JOOLS  TRANSLATES FOR YOU
For the benefit of my Jersey followers (all 3 of you). Here is the translation:

‘You awright ma lav? I went to The Farmers the other naght and had one too many parnts, eh? I puked on my jumper bat ar forgot to wosh it, ma coq. It stinks lark rotting vraic nah.’


LIFE ADVICE
Take weak, shallow breathes around midges and keep ya gob firmly shut.
THINGS THAT GET ON MY WICK

  1. People tapping
  2. People fiddling with things
  3. People


THE FUNNY STORY
A few years ago in West Linton there were a couple of fires and I had convinced myself that an arsonist was on the loose in the village. 
One night I let the dogs out before we went to bed and I smelt burning outside.
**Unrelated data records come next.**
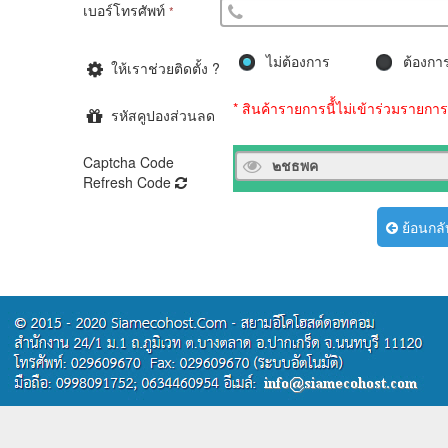
เบอร์โทรศัพท์
*
ไม่ต้องการ
ต้องกา
ให้เราช่วยติดตั้ง ?
* สินค้ารายการนี้้ไม่เข้าร่วมรายก
รหัสคูปองส่วนลด
Captcha Code
Refresh Code
ย้อนกลั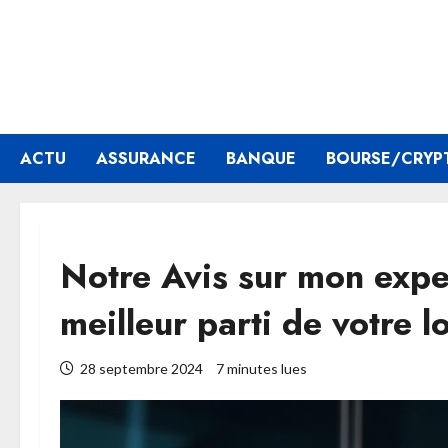
Aller
au
contenu
ACTU
ASSURANCE
BANQUE
BOURSE/CRYP
Notre Avis sur mon expert
meilleur parti de votre l
28 septembre 2024
7 minutes lues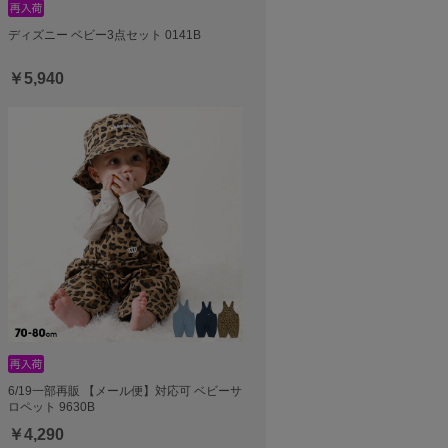
ディズニー ベビー3点セット 0141B
￥5,940
6/19一部再販 【メール便】対応可 ベビーサ
ロペット 9630B
￥4,290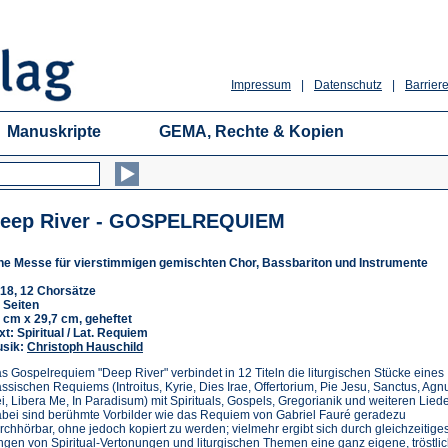
Impressum
|
Datenschutz
|
Barriere
Manuskripte
GEMA, Rechte & Kopien
eep River - GOSPELREQUIEM
ne Messe für vierstimmigen gemischten Chor, Bassbariton und Instrumente
18, 12 Chorsätze
 Seiten
 cm x 29,7 cm, geheftet
xt: Spiritual / Lat. Requiem
sik:
Christoph Hauschild
s Gospelrequiem "Deep River" verbindet in 12 Titeln die liturgischen Stücke eines
assischen Requiems (Introitus, Kyrie, Dies Irae, Offertorium, Pie Jesu, Sanctus, Agn
i, Libera Me, In Paradisum) mit Spirituals, Gospels, Gregorianik und weiteren Liede
bei sind berühmte Vorbilder wie das Requiem von Gabriel Fauré geradezu
rchhörbar, ohne jedoch kopiert zu werden; vielmehr ergibt sich durch gleichzeitige
ngen von Spiritual-Vertonungen und liturgischen Themen eine ganz eigene, tröstli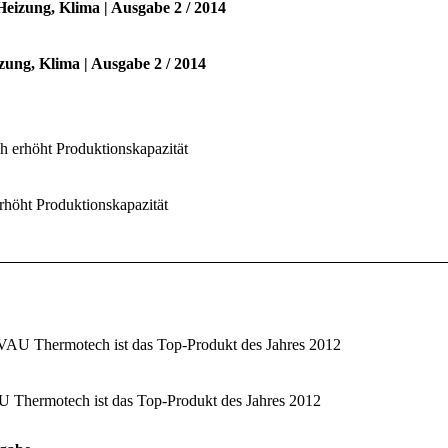
Heizung, Klima | Ausgabe 2 / 2014
zung, Klima | Ausgabe 2 / 2014
 erhöht Produktionskapazität
höht Produktionskapazität
 VAU Thermotech ist das Top-Produkt des Jahres 2012
U Thermotech ist das Top-Produkt des Jahres 2012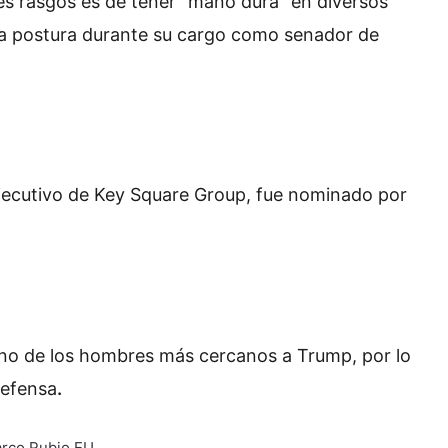
les rasgos es de tener “mano dura” en diversos
ha postura durante su cargo como senador de
 ejecutivo de Key Square Group, fue nominado por
o de los hombres más cercanos a Trump, por lo
Defensa
.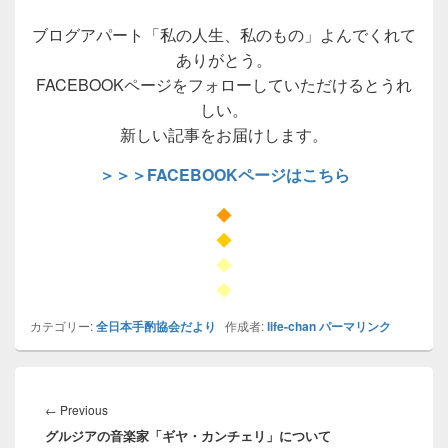
ブログアパート「私の人生、私のもの」よんでくれて
ありがとう。
FACEBOOKページをフォローしていただけるとうれ
しい。
新しい記事をお届けします。
＞＞＞FACEBOOKページはこちら
◆
◆
◆
◆
カテゴリー:
全日本手酌協会だより
作成者:
life-chan
パーマリンク
投
稿
Previous
←
Previous
ナ
グルジアの音楽家「ギヤ・カンチェリ」について
post: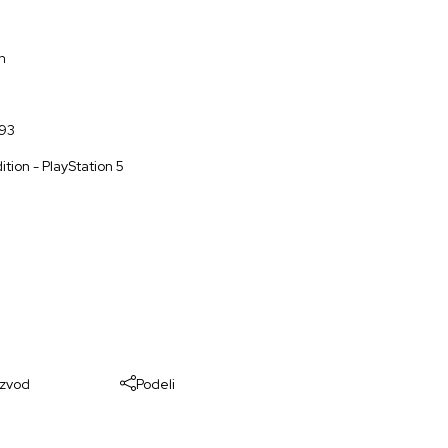
n
93
ion - PlayStation 5
izvod
Podeli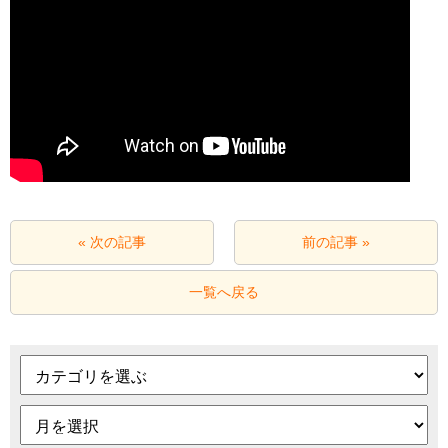
« 次の記事
前の記事 »
一覧へ戻る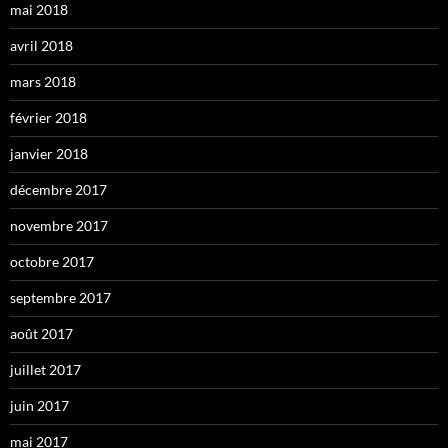
mai 2018
avril 2018
mars 2018
février 2018
janvier 2018
décembre 2017
novembre 2017
octobre 2017
septembre 2017
août 2017
juillet 2017
juin 2017
mai 2017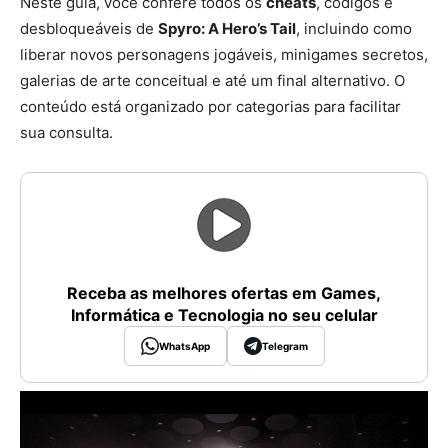
Neste guia, você confere todos os
cheats
, códigos e
desbloqueáveis de
Spyro: A Hero’s Tail
, incluindo como
liberar novos personagens jogáveis, minigames secretos,
galerias de arte conceitual e até um final alternativo. O
conteúdo está organizado por categorias para facilitar
sua consulta.
Receba as melhores ofertas em Games,
Informática e Tecnologia no seu celular
WhatsApp
Telegram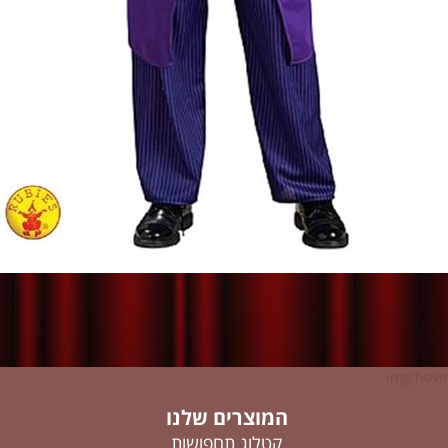
img:hover
המוצרים שלנו
קטלוג תחפושות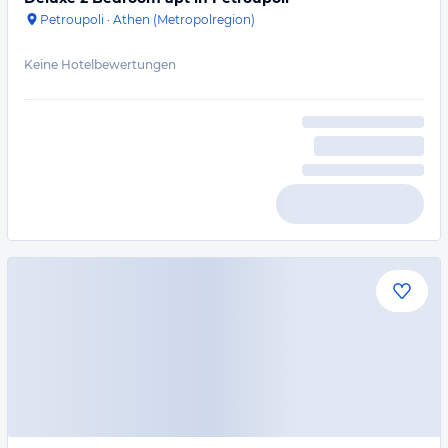
Petroupoli
·
Athen (Metropolregion)
Keine Hotelbewertungen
Having been in the police, I have attended a number of fires and I know what a house fire smells like. I was convinced that I could smell a burning building and that the arsonist had attacked again. I therefore ran inside and told Paul. He rolled his eyes and ignored me. But there was no stopping me.  I dialled 999 and told them that I was an ex police officer and I knew what a  burning building smelt like and that I thought there was an arsonist on the loose in the village and a house was on fire. They immediately sent the fire service to our area. However, as I was wandering around outside looking for the fire and/or arsonist, I noticed that as I moved away from our house the smell became less apparent. I used to be a detective too so I surmised that something must be burning near our house and it was then that I remembered….a couple of hours earlier I had been grumbling at Paul because he was wearing hiking socks that had holes in them, so in order to stop me from going on about it he put them in the wood burning stove. Oh dear. I had smelt burning socks not a burning house. I was mortified. Paul rolled his eyes (he rolls his eyes a lot at things I do) and told me to call them back and cancel them. I was too embarrassed and said ‘quick lets go to bed, put the lights out and don’t answer the door when they arrive.’  He was having none of it and made me call back. I had to dial 999 again too because I didn’t know how else to contact them. I was too embarrassed to tell them the truth so I said I had left the iron on and it had overheated.